以上の方針で実装したコードが下記になります。
private func reserveCapacity(_ newCapacity: Int) {
let newMemory: UnsafeMutablePointer<T>?
if newCapacity > 0 {
newMemory = UnsafeMutablePointer<T>.allocate(capacity: newCapacity)
} else {
newMemory = nil
}
let moveCount = min(count, newCapacity)
let deinitCount = capacity - moveCount
if let nmem = newMemory {
if moveCount > 0 {
nmem.moveInitialize(from: memory!, count: moveCount)
}
}
if let mem = memory {
if deinitCount > 0 {
(mem + moveCount).deinitialize(count: capacity - moveCount)
}
mem.deallocate(capacity: capacity)
}
memory = newMemory
capacity = newCapacity
}
deinit での破棄と解放
メモリ確保処理を実装したので、ここで忘れずに deinit
でのメモリ解放も記述しておきます。データ領域は先頭から要素数分は初期化済みなので、これの破棄も行います。
deinit {
memory?.deinitialize(count: count)
reserveCapacity(0)
}
append
append
では、最初にメモリ領域が足りているかチェックします。足りていない場合は、先程の reserveCapacity
を使ってメモリ確保をします。ここで領域の拡大は要素 1 つ分にせず、一気に領域を 2 倍に広げるようにすると効率的です。連続で append
が呼び出される場合に、メモリの再確保の頻度が減らせるからです。しかし、領域の大きさが 0 の場合には 2 倍にしても 0 のままなので、特別に初期値を設定しておきます。メモリ領域の準備ができたら、末尾に要素を追加します。ここもやはり、未初期化領域を初期化する操作なので、 initialize
操作をします。最後に要素数を 1 増やします。以下にコードを示します。
public func append(_ element: T) {
if count == capacity {
if capacity == 0 {
reserveCapacity(4)
} else {
reserveCapacity(capacity * 2)
}
}
(memory! + count).initialize(to: element)
count += 1
}
remove
remove
では、指定されたインデックスの要素を削除した後、後続の要素を 1 つずつ前にずらします。まず、削除する操作は deinitialize
です。これによって削除された場所は未初期化になります。そして、 1 つ後ろの要素を、削除された要素のあった場所に移動させるわけですが、これは reserveCapacity
のときと同様、移動元が初期化済で、移動先が未初期化なので、 moveInitialize
で書けます。最後に要素数を 1 減らします。
moveInitialize
は2つのメモリ領域が共有領域を持っていても、要素ごとに move していくのでうまく動きます。
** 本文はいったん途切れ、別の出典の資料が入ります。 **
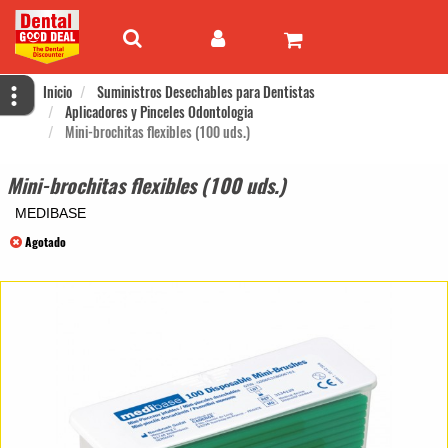
Inicio
Suministros Desechables para Dentistas
Aplicadores y Pinceles Odontologia
Mini-brochitas flexibles (100 uds.)
Mini-brochitas flexibles (100 uds.)
MEDIBASE
Agotado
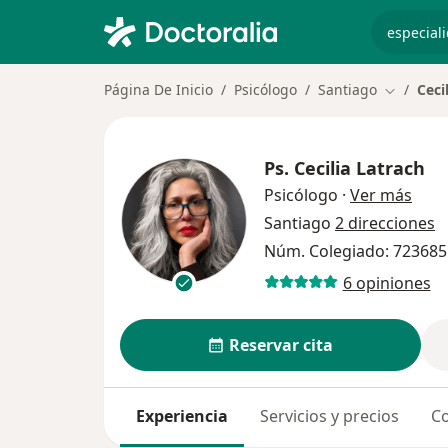
especiali
Página De Inicio
Psicólogo
Santiago
Ceci
Cambiar 
Ps.
Cecilia Latrach
sobr
Psicólogo
·
Ver más
Santiago
2 direcciones
Núm. Colegiado: 723685
6 opiniones
Reservar cita
Experiencia
Servicios y precios
Co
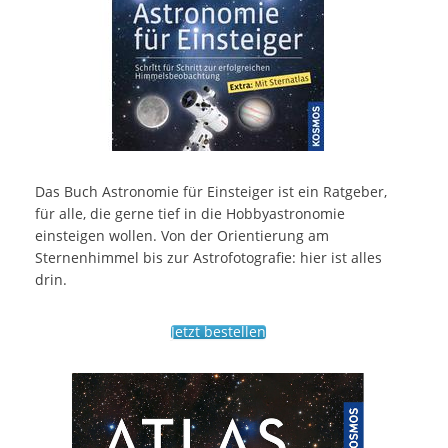
Das Buch Astronomie für Einsteiger ist ein Ratgeber,
für alle, die gerne tief in die Hobbyastronomie
einsteigen wollen. Von der Orientierung am
Sternenhimmel bis zur Astrofotografie: hier ist alles
drin.
Jetzt bestellen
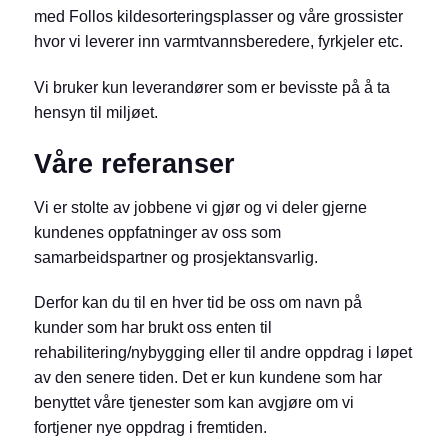
med Follos kildesorteringsplasser og våre grossister
hvor vi leverer inn varmtvannsberedere, fyrkjeler etc.
Vi bruker kun leverandører som er bevisste på å ta
hensyn til miljøet.
Våre referanser
Vi er stolte av jobbene vi gjør og vi deler gjerne
kundenes oppfatninger av oss som
samarbeidspartner og prosjektansvarlig.
Derfor kan du til en hver tid be oss om navn på
kunder som har brukt oss enten til
rehabilitering/nybygging eller til andre oppdrag i løpet
av den senere tiden. Det er kun kundene som har
benyttet våre tjenester som kan avgjøre om vi
fortjener nye oppdrag i fremtiden.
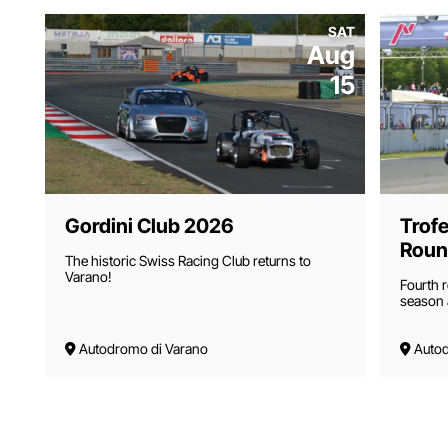
SAT
Aug
15
Gordini Club 2026
Trof
Roun
The historic Swiss Racing Club returns to
Varano!
Fourth 
season a
Autodromo di Varano
Autod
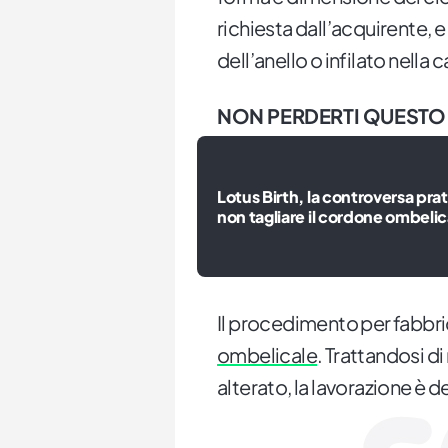
richiesta dall’acquirente, e
dell’anello o infilato nella 
NON PERDERTI QUESTO
Lotus Birth, la controversa prat
non tagliare il cordone ombelic
Il procedimento per fabbric
ombelicale
. Trattandosi di
alterato, la lavorazione è d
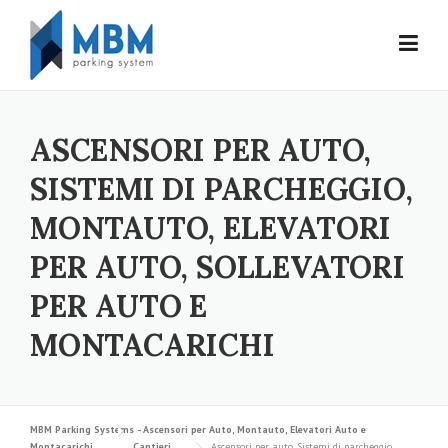
Skip to content
ASCENSORI PER AUTO,
SISTEMI DI PARCHEGGIO,
MONTAUTO, ELEVATORI
PER AUTO, SOLLEVATORI
PER AUTO E
MONTACARICHI
MBM Parking Systems - Ascensori per Auto, Montauto, Elevatori Auto e
Montacarichi
Cantieri
Ascensori per auto, Sistemi di parcheggio,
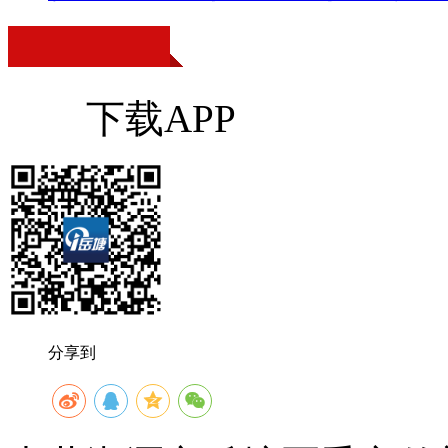
下载APP
分享到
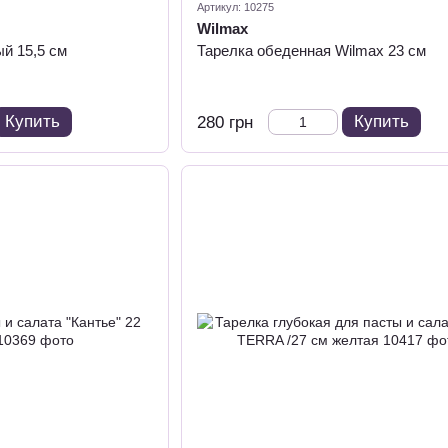
Артикул: 10275
Wilmax
й 15,5 см
Тарелка обеденная Wilmax 23 см
Купить
Купить
280 грн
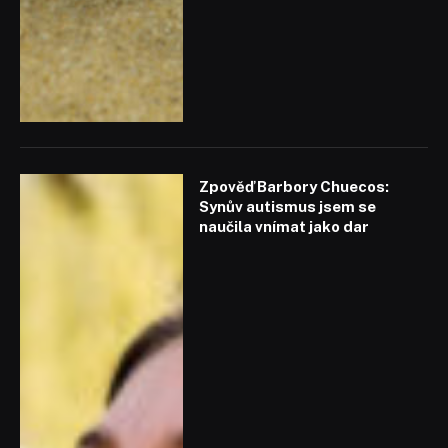
Zpověď Barbory Chuecos:
Synův autismus jsem se
naučila vnímat jako dar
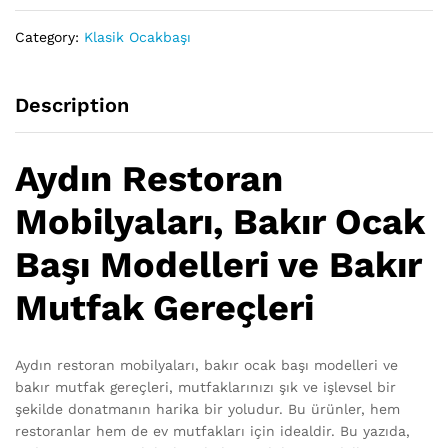
Category:
Klasik Ocakbaşı
Description
Aydın Restoran
Mobilyaları, Bakır Ocak
Başı Modelleri ve Bakır
Mutfak Gereçleri
Aydın restoran mobilyaları, bakır ocak başı modelleri ve
bakır mutfak gereçleri, mutfaklarınızı şık ve işlevsel bir
şekilde donatmanın harika bir yoludur. Bu ürünler, hem
restoranlar hem de ev mutfakları için idealdir. Bu yazıda,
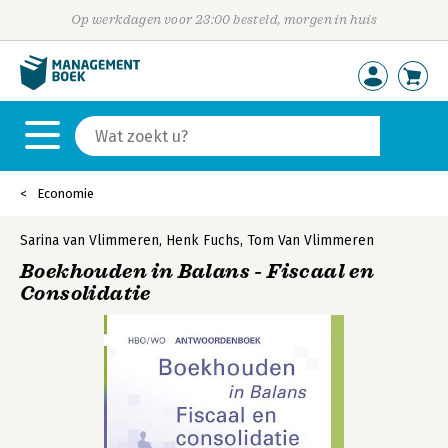
Op werkdagen voor 23:00 besteld, morgen in huis
Economie
Sarina van Vlimmeren
,
Henk Fuchs
,
Tom Van Vlimmeren
Boekhouden in Balans - Fiscaal en
Consolidatie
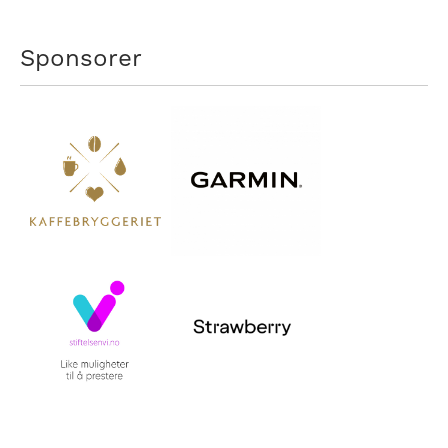
Sponsorer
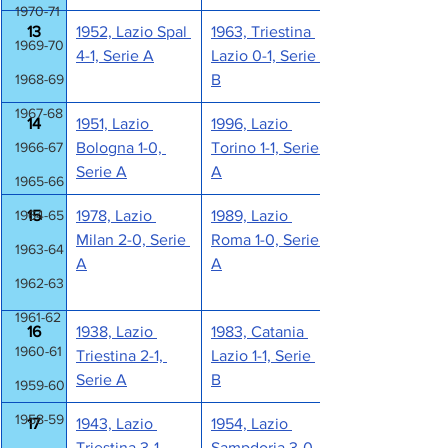
1970-71
13
1952, Lazio Spal 
1963, Triestina 
1969-70
4-1, Serie A
Lazio 0-1, Serie 
1968-69
B
1967-68
14
1951, Lazio 
1996, Lazio 
1966-67
Bologna 1-0, 
Torino 1-1, Serie 
Serie A
A
1965-66
1964-65
15
1978, Lazio 
1989, Lazio 
Milan 2-0, Serie 
Roma 1-0, Serie 
1963-64
A
A
1962-63
1961-62
16
1938, Lazio 
1983, Catania 
1960-61
Triestina 2-1, 
Lazio 1-1, Serie 
Serie A
B
1959-60
1958-59
17
1943, Lazio 
1954, Lazio 
Triestina 3-1, 
Sampdoria 3-0, 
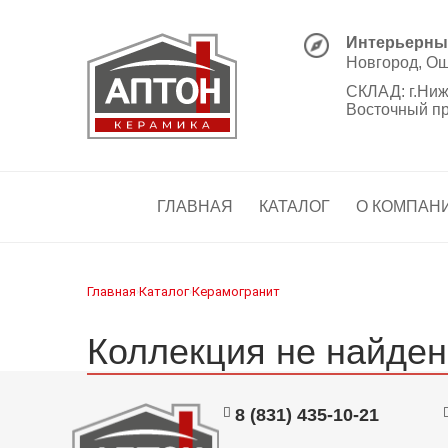
Интерьерны
Новгород, Ош
СКЛАД:
г.Ниж
Восточный прое
ГЛАВНАЯ
КАТАЛОГ
О КОМПАН
Главная
Каталог
Керамогранит
›
›
Коллекция не найден
8 (831) 435-10-21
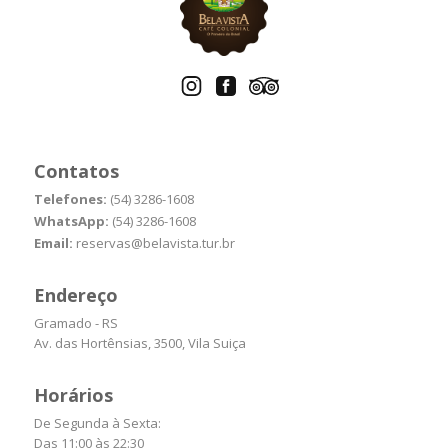
Contatos
Telefones:
(54) 3286-1608
WhatsApp:
(54) 3286-1608
Email:
reservas@belavista.tur.br
Endereço
Gramado - RS
Av. das Hortênsias, 3500, Vila Suiça
Horários
De Segunda à Sexta:
Das 11:00 às 22:30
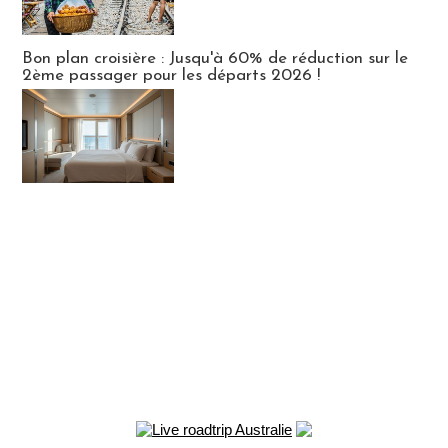
Bon plan croisière : Jusqu'à 60% de réduction sur le
2ème passager pour les départs 2026 !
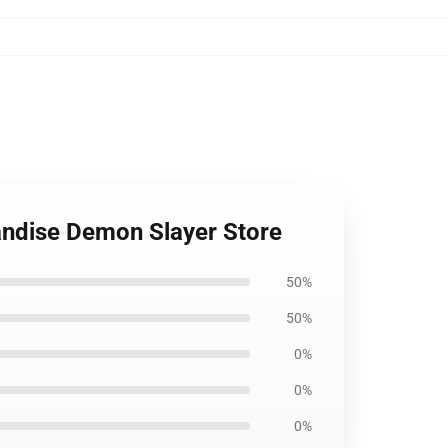
andise Demon Slayer Store
50%
50%
0%
0%
0%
public func remove(at index: Int) {
(memory! + index).deinitialize()
let moveNum = count - index - 1
if moveNum > 0 {
(memory! + index).moveInitialize(from: (memory! + index + 1), count: moveNum)
}
count -= 1
}
コピー init
最後に、コピー用の init
を作ります。コピーする要素数でメモリ確保して、確保した未初期化領域をまとめて initialize
します。
public init(copy: CoWArrayStorage<T>) {
self.count = copy.count
self.capacity = count
self.memory = UnsafeMutablePointer<T>.allocate(capacity: count)
memory?.initialize(from: copy.memory!, count: count)
}
まとめ
以上で CoWArrayStorage
が実装できました。
CoW 型の実装
いよいよ CoW 型の実装をします。まず、データ構造ですが、ストレージオブジェクトを保持するだけです。
public struct CoWArray<T> {
public init() {
self.storage = .init()
}
private var storage: CoWArrayStorage<T>
}
次に、 CoW の肝となる、共有されていればストレージをコピーするメソッドを作ります。共有されているかどうかは isKnownUniquelyReference
でチェックして、コピーは先程作ったコピー用の init
を使います。
private mutating func copyStorageIfShared() {
if isKnownUniquelyReferenced(&storage) {
return
}
storage = .init(copy: storage)
}
あとは、全てのメソッドを素通ししつつ、 mutating
なものについては事前に copyStorageIfShared
を呼び出すだけです。
public var count: Int {
return storage.count
}
public subscript(index: Int) -> T {
get {
return storage[index]
}
set {
copyStorageIfShared()
storage[index] = newValue
}
}
public mutating func append(_ element: T) {
copyStorageIfShared()
storage.append(element)
}
public mutating func remove(at index: Int) {
copyStorageIfShared()
storage.remove(at: index)
}
これで CoW な配列が完成しました。